Weder in der Türkei noch in Nordsyrien ist das Ziel der kurdischen Bewegung, einen eigenen Staat zu schaffen. Vielmehr soll unter Einbezug aller Ethnien und Glaubensrichtungen eine kommunale Unabhängigkeit – eine Art Föderalismus im bestehenden Staat – aufgebaut werden.
Deutlich ist, dass das Referendum die kurdische Bevölkerung im Einstehen für ihre Unabhängigkeit in allen Teilen Kurdistans und auch im Exil bestärkt hat. Die Stimmung in der Autonomen Republik selbst ist auch in den Tagen nach der Abstimmung von grossem Selbstbewusstsein geprägt.
Auch der Westen trägt Verantwortung
Die Lage im Mittleren Osten ist höchst angespannt. Was in den kommenden Wochen und Monaten passiert, ist nicht einzuschätzen, doch es wird die gesamte Region beeinflussen. Die Kräfte für eine demokratische Entwicklung sind vorhanden, dass zeigt die Entwicklung in der Demokratischen Föderation Nordsyrien.
Die Entwicklung der kurdischen Bewegung, ihr Recht auf Selbstbestimmung ist untrennbar mit dem Friedensprozess in der gesamten Region verbunden.
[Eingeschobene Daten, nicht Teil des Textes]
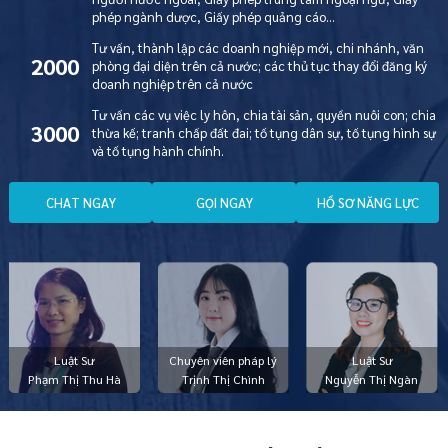
phép ngành dược, Giấy phép quảng cáo…
Tư vấn, thành lập các doanh nghiệp mới, chi nhánh, văn
2000
phòng đại diện trên cả nước; các thủ tục thay đổi đăng ký
doanh nghiệp trên cả nước
Tư vấn các vụ việc ly hôn, chia tài sản, quyền nuôi con; chia
3000
thừa kế; tranh chấp đất đai; tố tụng dân sự, tố tụng hình sự
và tố tụng hành chính.
C
H
A
T
N
G
A
Y
G
Ọ
I
N
G
A
Y
H
Ồ
S
Ơ
N
Ă
N
G
L
Ự
C
Luật Sư
Chuyên viên pháp lý
Luật Sư
Phạm Thị Thu Hà
Trịnh Thị Chình
Nguyễn Thị Ngàn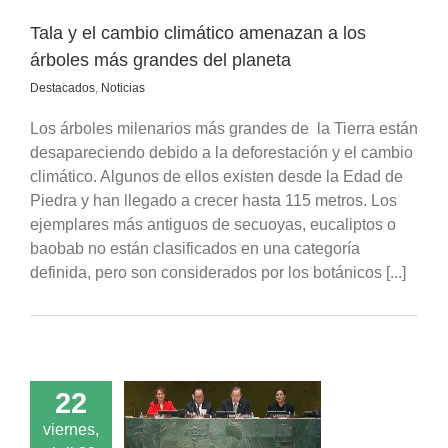
Tala y el cambio climático amenazan a los
árboles más grandes del planeta
Destacados
,
Noticias
Los árboles milenarios más grandes de la Tierra están
desapareciendo debido a la deforestación y el cambio
climático. Algunos de ellos existen desde la Edad de
Piedra y han llegado a crecer hasta 115 metros. Los
ejemplares más antiguos de secuoyas, eucaliptos o
baobab no están clasificados en una categoría
definida, pero son considerados por los botánicos [...]
22
ico: 175 países
viernes,
on el Acuerdo de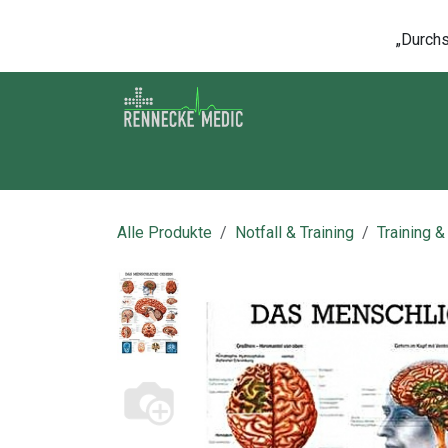
Zum Inhalt springen
„Durchsc
Shop
Kontakt
Kurse
Über u
Alle Produkte
Notfall & Training
Training &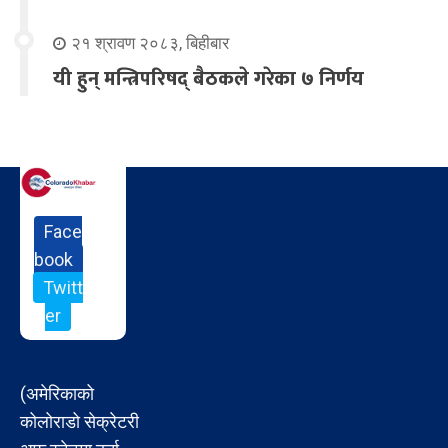
२१ श्रावण २०८३, बिहीबार
यी हुन् मन्त्रिपरिषद् बैठकले गरेका ७ निर्णय
Face
book
Twitt
er
(अमेरिकाको
कोलोराडो सेक्रेटरी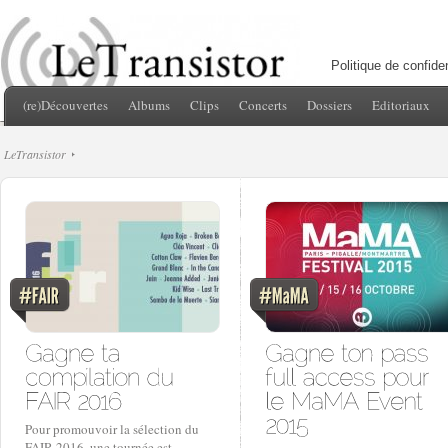
Politique de confiden
(re)Découvertes
Albums
Clips
Concerts
Dossiers
Editoriaux
LeTransistor
Pour promouvoir la sélection du
FAIR 2016, une tournée est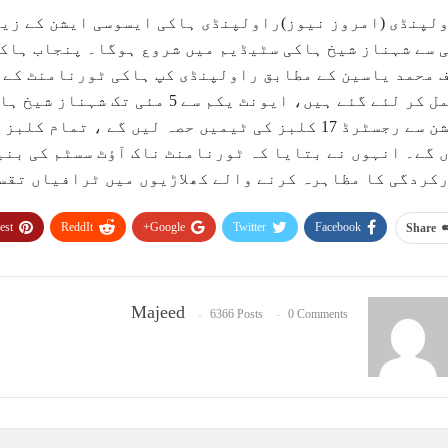
لپنڈی (امروز نیوز)راولپنڈی ہاکی ایسوسی ایشن کے زی
 سے شہناز شیخ ہاکی سٹیڈیم میں شروع ہوگا۔ پنجاب ہاک
 محمد یاسین کے مطابق راولپنڈی کپ ہاکی ٹورنامنٹ کے 
مکمل کر لئے گئے ہیں، ایونٹ یکم 
 گے۔ انہوں نے بتایا کہ ٹورنامنٹ ناک آﺅٹ سسٹم کی بنی
کردگی کا مظاہرہ کرنے والے کھلاڑیوں میں ٹرافیاں تقس
est
ReddIt
Google+
Twitter
Facebook
Share
Majeed
6366 Posts
0 Comments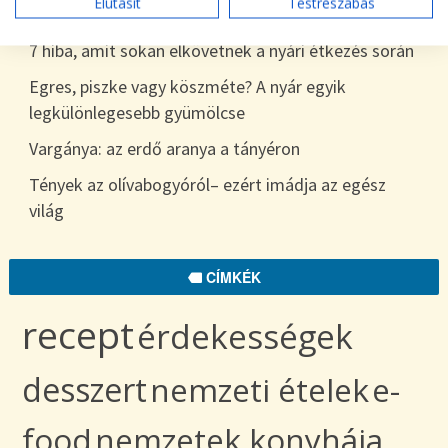
Elutasít
Testreszabás
egészen télig
7 hiba, amit sokan elkövetnek a nyári étkezés során
Egres, piszke vagy köszméte? A nyár egyik
legkülönlegesebb gyümölcse
Vargánya: az erdő aranya a tányéron
Tények az olívabogyóról– ezért imádja az egész
világ
CÍMKÉK
recept
érdekességek
desszert
nemzeti ételek
e-
food
nemzetek konyhája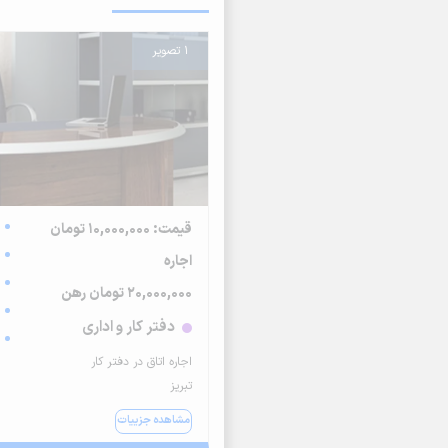
1 تصویر
قیمت: 10,000,000 تومان
اجاره
20,000,000 تومان رهن
دفتر کار و اداری
اجاره اتاق در دفتر کار
تبریز
مشاهده جزییات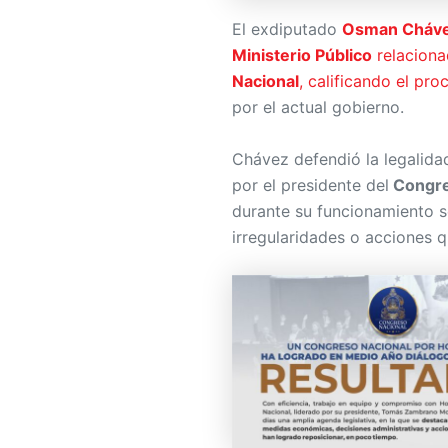
El exdiputado
Osman Cháv
Ministerio Público
relaciona
Nacional
, calificando el pr
por el actual gobierno.
Chávez defendió la legalida
por el presidente del
Congre
durante su funcionamiento 
irregularidades o acciones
Den Friedensprozess zu ermöglichen, dafür trägt auch der Westen Verantwortung
Niemand weiss, wie lange Grenzen und Flughäfen in Südkurdistan geschlossen bleiben. Schnell noch auszufliegen, ist keine einfache Entscheidung, wenn man viele Freundinnen und Freunde zurücklässt. Ich steige ins Flugzeug Richtung Europa, kurz bevor der Erbil International Airport geschlossen wird, fest entschlossen wiederzukommen.